• **Requirement**: When a line of the entries contains "knee", please list that line.
─── Task material ───
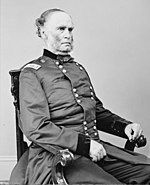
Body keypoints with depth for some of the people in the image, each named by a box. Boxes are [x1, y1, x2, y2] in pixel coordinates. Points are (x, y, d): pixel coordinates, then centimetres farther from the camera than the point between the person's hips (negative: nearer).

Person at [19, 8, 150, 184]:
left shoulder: (78, 68, 23)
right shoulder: (31, 72, -1)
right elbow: (36, 128, -11)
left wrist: (125, 126, 6)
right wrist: (85, 144, -18)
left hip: (95, 148, 7)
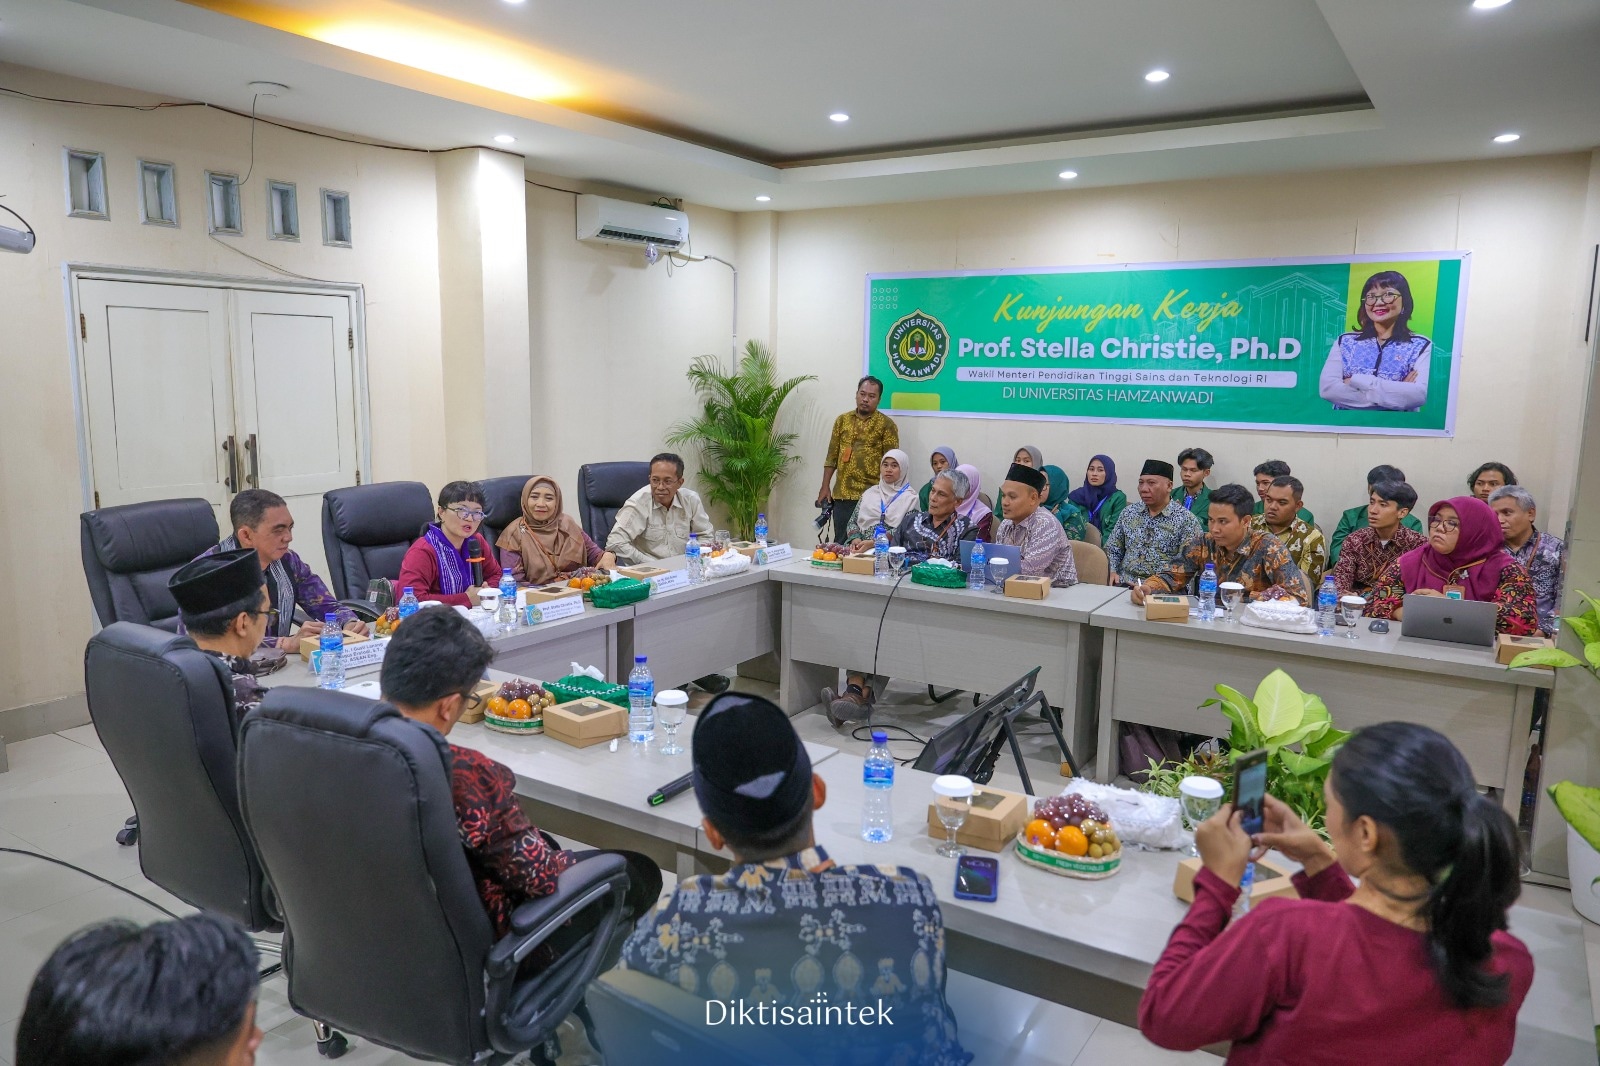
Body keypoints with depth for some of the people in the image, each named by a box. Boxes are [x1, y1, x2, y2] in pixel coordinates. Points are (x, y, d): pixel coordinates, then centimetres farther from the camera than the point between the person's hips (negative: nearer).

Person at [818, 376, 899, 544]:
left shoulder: (886, 425, 0)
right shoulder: (842, 420, 12)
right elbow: (832, 456, 13)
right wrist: (825, 487, 8)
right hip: (841, 496, 4)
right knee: (840, 543, 7)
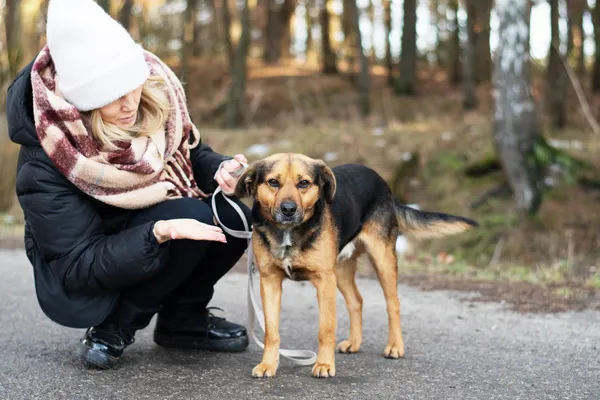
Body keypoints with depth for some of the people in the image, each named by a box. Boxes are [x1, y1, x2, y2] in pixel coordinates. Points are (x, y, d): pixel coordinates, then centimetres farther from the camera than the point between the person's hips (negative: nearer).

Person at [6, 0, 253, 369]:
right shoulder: (45, 165, -31)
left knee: (234, 216, -20)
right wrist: (158, 234, -43)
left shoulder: (155, 98, -16)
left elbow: (192, 152, 2)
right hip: (83, 283, -6)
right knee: (191, 214, -30)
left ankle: (184, 320, 4)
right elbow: (79, 267, -28)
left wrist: (220, 170, -23)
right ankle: (113, 328, -11)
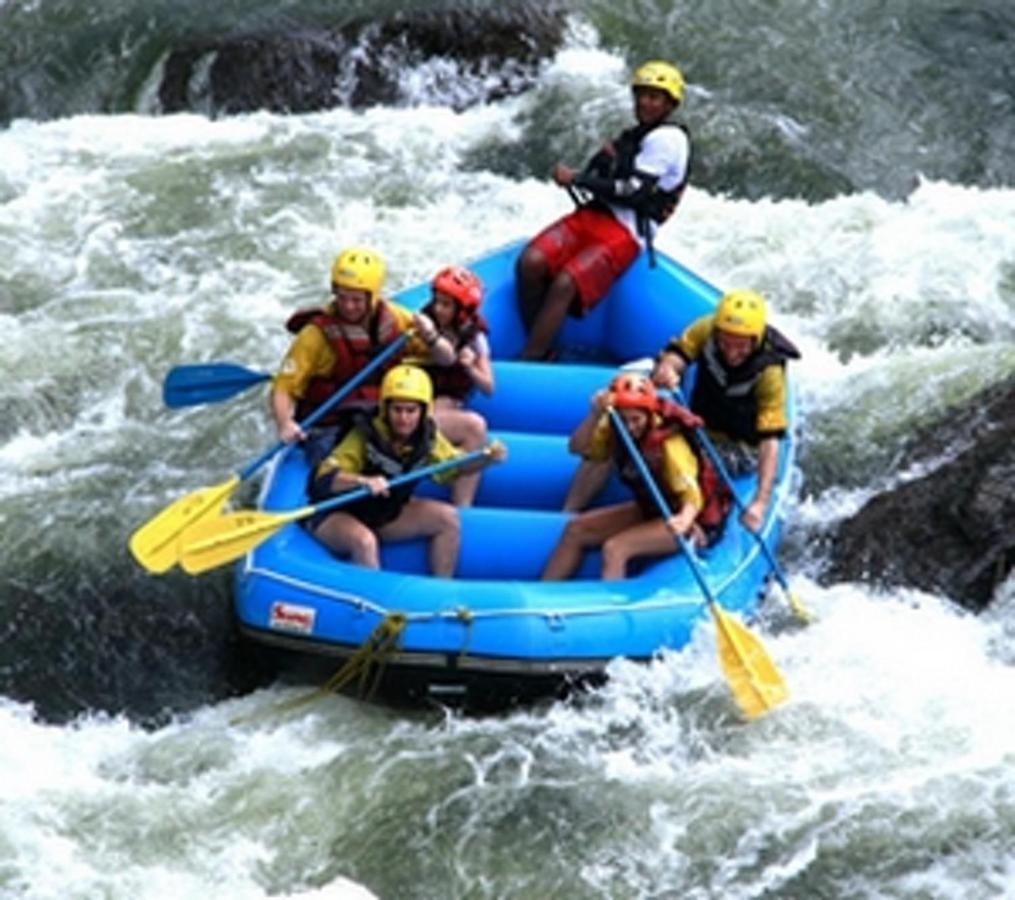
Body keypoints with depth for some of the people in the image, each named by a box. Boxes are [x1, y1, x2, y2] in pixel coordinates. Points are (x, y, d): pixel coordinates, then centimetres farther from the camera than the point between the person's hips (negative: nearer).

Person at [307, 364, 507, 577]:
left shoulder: (426, 438, -10)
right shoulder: (364, 437, -27)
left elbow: (455, 465, 6)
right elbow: (324, 478, -35)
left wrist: (487, 458, -14)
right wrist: (363, 480, -53)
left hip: (384, 515, 6)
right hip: (336, 516, -6)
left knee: (447, 517, -6)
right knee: (364, 541, -37)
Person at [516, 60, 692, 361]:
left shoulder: (669, 139, -4)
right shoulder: (633, 136, 26)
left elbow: (634, 193, -13)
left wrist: (576, 179, -11)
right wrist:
───
• **Problem solution**:
right knee: (840, 543, 7)
left knee: (234, 216, -20)
right knee: (191, 214, -30)
left knee: (447, 517, -6)
right knee: (364, 541, -37)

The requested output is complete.